Begin Items

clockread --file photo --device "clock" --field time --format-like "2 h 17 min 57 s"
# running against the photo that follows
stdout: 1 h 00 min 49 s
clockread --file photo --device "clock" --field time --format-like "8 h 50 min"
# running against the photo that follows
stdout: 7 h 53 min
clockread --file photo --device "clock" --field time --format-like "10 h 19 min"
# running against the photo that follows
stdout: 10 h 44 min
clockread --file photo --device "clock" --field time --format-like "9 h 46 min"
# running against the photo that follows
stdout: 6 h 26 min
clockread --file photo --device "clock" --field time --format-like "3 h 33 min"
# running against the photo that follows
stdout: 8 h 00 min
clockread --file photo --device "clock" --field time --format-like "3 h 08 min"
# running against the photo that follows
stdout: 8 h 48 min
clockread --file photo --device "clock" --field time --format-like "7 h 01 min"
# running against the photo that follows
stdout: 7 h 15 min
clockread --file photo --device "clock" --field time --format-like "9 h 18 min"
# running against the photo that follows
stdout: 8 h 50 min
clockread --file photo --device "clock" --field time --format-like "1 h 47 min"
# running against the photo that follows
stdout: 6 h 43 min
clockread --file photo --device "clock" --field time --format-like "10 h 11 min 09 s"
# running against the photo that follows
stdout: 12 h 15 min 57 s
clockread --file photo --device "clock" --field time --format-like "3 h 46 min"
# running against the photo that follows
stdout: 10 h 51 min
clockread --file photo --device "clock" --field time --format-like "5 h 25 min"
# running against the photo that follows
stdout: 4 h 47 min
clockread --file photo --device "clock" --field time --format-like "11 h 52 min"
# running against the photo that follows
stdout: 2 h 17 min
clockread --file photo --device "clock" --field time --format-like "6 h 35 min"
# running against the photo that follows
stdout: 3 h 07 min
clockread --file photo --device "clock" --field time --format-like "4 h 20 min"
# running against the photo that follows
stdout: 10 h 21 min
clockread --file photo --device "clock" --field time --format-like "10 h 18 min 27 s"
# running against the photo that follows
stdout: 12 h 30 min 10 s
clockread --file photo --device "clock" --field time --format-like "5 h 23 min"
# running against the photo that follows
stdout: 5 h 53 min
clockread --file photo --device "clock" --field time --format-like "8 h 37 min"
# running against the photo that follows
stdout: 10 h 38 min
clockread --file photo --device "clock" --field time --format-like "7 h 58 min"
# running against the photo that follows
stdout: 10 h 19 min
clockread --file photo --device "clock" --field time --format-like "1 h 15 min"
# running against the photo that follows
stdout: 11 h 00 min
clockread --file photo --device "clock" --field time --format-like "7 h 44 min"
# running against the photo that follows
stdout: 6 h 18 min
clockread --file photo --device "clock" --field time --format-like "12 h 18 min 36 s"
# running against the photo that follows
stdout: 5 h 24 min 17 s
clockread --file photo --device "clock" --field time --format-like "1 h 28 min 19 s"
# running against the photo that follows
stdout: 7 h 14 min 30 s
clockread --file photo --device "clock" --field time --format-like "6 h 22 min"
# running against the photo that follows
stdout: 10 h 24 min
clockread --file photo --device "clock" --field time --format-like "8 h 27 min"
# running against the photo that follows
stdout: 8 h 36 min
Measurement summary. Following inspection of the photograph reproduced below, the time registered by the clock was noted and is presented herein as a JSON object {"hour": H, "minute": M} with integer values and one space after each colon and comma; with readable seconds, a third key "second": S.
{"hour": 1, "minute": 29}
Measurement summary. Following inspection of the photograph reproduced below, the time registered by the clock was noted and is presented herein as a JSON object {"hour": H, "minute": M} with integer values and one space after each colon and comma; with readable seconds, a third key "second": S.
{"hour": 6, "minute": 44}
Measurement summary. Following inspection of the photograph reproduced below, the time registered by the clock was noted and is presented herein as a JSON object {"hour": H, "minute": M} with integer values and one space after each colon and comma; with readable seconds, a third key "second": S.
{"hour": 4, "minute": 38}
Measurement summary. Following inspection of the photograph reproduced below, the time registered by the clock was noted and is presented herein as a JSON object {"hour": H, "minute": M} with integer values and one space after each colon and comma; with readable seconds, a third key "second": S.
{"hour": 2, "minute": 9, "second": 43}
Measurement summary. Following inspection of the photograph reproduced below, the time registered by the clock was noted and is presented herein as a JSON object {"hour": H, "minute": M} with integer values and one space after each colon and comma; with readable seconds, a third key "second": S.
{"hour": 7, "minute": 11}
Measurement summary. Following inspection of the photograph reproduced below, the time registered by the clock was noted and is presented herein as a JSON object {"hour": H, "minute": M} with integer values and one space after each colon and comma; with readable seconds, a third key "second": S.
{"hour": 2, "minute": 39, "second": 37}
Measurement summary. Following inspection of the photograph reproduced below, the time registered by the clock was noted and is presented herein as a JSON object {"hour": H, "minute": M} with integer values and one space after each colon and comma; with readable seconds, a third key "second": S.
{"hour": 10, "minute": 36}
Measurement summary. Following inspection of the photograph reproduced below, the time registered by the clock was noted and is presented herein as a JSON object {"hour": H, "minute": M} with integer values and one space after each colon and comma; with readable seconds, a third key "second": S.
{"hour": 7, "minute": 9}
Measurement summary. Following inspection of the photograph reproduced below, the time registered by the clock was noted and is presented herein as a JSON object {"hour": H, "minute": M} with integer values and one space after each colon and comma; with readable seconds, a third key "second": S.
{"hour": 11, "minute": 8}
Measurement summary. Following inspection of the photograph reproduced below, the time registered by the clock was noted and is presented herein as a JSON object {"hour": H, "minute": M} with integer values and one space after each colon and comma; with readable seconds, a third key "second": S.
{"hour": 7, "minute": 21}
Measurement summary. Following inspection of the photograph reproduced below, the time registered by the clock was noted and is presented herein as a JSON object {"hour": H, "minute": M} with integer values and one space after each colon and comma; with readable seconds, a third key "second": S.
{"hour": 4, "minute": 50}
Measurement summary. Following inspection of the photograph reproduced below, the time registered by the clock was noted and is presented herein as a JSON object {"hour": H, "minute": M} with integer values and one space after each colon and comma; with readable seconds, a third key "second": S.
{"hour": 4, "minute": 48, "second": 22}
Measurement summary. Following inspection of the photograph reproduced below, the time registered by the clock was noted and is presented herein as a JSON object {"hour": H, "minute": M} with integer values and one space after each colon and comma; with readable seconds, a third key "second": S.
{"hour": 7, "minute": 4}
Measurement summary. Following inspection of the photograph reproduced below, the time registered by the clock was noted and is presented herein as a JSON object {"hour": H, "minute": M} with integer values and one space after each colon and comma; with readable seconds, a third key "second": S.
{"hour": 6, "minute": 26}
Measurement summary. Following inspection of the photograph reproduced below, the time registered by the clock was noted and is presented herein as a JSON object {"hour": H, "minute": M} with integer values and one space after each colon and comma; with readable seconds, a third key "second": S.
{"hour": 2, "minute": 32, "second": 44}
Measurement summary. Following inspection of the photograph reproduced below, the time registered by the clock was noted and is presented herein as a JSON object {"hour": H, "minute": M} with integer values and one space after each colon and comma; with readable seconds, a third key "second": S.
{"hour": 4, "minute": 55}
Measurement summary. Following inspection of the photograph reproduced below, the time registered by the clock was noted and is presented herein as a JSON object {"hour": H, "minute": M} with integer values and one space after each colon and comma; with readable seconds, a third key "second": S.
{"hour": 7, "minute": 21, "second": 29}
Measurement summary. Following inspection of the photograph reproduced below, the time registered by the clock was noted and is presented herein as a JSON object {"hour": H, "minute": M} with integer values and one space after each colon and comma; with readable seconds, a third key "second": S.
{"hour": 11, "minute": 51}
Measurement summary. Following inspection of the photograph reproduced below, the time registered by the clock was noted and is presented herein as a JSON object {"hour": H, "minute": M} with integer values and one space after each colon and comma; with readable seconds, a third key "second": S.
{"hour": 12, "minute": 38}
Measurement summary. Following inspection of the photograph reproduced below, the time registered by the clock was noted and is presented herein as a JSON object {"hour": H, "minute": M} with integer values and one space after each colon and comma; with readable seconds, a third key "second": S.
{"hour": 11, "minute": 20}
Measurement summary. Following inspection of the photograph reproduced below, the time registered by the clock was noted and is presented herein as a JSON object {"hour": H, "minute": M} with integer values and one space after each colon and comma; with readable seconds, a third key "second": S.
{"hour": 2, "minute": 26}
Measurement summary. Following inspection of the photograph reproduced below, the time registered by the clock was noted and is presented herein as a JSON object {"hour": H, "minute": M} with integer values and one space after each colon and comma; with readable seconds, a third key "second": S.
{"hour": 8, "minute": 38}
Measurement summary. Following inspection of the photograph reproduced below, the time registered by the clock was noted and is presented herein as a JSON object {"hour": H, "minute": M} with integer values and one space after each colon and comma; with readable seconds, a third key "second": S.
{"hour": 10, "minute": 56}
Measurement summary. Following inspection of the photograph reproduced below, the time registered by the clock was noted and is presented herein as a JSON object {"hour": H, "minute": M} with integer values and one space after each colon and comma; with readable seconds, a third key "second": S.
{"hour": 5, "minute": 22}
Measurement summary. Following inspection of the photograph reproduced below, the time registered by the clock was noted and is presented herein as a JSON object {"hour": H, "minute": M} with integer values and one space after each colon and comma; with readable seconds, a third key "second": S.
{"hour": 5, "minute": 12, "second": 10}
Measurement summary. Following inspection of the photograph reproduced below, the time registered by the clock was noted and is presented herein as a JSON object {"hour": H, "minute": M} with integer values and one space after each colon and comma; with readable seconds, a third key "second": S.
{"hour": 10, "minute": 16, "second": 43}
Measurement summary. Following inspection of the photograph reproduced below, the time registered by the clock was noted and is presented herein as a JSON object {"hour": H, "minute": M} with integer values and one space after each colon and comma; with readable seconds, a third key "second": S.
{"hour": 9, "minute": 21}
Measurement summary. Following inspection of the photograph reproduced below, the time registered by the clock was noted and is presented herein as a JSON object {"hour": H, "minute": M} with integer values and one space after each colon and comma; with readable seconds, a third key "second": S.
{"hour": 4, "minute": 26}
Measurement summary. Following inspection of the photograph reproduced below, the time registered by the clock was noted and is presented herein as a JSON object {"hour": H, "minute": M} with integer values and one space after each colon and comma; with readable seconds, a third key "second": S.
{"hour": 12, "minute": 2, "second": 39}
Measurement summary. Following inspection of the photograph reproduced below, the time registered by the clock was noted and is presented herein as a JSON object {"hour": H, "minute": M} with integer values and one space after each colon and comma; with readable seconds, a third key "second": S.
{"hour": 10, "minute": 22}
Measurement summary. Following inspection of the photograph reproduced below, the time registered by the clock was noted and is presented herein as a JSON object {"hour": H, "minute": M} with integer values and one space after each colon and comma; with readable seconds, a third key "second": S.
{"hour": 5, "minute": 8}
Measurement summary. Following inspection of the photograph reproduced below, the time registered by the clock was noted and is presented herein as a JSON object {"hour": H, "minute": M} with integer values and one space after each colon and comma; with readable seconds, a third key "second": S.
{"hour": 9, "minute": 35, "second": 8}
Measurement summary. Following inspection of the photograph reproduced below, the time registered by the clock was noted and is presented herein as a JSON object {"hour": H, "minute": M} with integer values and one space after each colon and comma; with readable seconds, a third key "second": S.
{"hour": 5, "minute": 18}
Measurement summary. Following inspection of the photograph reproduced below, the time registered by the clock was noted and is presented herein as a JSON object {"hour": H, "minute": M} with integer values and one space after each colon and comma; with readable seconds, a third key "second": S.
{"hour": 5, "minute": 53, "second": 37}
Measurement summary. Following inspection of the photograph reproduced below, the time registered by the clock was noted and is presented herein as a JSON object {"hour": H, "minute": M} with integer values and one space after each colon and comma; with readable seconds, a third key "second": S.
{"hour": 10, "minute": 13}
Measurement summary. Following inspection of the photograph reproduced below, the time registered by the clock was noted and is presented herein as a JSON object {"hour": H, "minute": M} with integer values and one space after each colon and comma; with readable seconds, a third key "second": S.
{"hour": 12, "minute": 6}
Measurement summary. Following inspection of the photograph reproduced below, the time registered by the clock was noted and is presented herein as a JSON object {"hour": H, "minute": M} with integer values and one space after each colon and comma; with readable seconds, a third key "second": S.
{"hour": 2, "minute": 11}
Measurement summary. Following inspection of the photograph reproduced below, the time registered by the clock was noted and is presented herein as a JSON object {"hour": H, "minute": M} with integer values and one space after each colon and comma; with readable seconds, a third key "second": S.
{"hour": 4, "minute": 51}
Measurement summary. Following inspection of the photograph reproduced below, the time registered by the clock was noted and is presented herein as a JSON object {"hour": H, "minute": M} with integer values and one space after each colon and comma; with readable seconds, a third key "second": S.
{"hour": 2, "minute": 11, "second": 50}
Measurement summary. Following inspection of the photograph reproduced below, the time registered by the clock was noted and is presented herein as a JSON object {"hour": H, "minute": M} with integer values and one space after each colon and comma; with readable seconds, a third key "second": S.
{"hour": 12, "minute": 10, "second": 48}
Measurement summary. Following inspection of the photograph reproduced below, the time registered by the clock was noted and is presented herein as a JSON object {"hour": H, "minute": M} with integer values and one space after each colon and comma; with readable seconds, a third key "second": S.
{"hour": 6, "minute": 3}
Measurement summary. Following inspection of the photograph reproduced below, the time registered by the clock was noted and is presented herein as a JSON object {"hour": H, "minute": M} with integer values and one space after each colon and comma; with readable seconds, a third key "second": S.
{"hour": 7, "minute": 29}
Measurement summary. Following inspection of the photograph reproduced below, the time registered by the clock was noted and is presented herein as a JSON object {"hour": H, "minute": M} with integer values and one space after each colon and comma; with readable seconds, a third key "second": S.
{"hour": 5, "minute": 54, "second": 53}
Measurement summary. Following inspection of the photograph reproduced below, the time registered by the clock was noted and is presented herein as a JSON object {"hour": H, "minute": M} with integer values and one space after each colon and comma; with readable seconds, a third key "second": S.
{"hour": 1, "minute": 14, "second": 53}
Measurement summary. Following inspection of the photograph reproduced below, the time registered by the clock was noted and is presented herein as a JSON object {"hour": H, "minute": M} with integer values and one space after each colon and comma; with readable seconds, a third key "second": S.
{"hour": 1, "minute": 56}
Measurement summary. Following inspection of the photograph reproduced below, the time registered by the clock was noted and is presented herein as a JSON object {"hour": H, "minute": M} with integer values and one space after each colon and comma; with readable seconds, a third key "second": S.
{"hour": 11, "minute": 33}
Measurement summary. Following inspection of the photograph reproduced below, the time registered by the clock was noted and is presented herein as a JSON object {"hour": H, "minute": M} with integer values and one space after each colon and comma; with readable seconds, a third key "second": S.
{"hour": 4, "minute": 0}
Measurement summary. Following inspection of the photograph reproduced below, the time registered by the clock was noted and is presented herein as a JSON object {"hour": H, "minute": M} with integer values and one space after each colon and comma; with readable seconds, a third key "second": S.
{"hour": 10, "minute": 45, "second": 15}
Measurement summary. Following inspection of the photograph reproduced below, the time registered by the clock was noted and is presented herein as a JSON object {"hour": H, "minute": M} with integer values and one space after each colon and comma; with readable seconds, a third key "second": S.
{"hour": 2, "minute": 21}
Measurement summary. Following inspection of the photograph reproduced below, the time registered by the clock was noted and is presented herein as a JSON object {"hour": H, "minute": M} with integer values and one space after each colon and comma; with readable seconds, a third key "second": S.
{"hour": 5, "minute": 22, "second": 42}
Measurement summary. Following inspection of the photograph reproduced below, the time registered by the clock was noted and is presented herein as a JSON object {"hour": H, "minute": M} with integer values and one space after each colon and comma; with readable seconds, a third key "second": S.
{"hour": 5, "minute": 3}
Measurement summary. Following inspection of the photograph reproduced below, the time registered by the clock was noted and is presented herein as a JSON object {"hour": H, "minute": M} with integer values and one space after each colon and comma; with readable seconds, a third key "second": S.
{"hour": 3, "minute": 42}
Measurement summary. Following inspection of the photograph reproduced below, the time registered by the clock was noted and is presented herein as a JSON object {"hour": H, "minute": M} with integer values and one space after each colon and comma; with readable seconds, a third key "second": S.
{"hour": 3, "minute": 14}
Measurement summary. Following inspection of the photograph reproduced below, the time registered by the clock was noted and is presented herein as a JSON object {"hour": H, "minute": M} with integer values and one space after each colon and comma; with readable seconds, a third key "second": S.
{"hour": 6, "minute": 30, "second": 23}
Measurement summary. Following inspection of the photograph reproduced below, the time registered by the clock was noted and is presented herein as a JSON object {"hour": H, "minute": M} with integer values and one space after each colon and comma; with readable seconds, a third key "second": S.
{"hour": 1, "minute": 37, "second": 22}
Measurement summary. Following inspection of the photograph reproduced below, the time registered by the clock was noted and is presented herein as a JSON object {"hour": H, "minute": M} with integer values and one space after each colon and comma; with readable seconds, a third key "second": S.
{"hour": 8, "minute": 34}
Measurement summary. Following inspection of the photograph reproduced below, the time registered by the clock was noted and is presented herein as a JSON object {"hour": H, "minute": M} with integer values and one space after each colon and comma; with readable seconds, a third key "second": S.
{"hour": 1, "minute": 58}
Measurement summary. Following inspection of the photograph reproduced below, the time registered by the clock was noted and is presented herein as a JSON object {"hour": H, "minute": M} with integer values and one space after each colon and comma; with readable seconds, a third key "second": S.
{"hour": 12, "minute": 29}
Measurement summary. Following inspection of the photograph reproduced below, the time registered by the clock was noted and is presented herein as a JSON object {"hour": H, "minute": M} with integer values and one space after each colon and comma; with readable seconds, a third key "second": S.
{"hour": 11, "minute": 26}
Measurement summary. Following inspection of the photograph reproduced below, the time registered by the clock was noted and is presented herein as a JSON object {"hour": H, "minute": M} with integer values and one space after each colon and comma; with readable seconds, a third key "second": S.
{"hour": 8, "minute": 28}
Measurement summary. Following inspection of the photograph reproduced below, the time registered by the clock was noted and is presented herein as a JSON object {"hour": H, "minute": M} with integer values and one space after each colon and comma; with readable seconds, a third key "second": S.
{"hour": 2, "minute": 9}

End Items

● **Directions for this task**:
Rewrite the stretch from the start of the items through the line containing "stdout: 6 h 26 min" as a numbered list, leaving out any blank lines.

● **Written response**:
1. clockread --file photo --device "clock" --field time --format-like "2 h 17 min 57 s"
2. # running against the photo that follows
3. stdout: 1 h 00 min 49 s
4. clockread --file photo --device "clock" --field time --format-like "8 h 50 min"
5. # running against the photo that follows
6. stdout: 7 h 53 min
7. clockread --file photo --device "clock" --field time --format-like "10 h 19 min"
8. # running against the photo that follows
9. stdout: 10 h 44 min
10. clockread --file photo --device "clock" --field time --format-like "9 h 46 min"
11. # running against the photo that follows
12. stdout: 6 h 26 min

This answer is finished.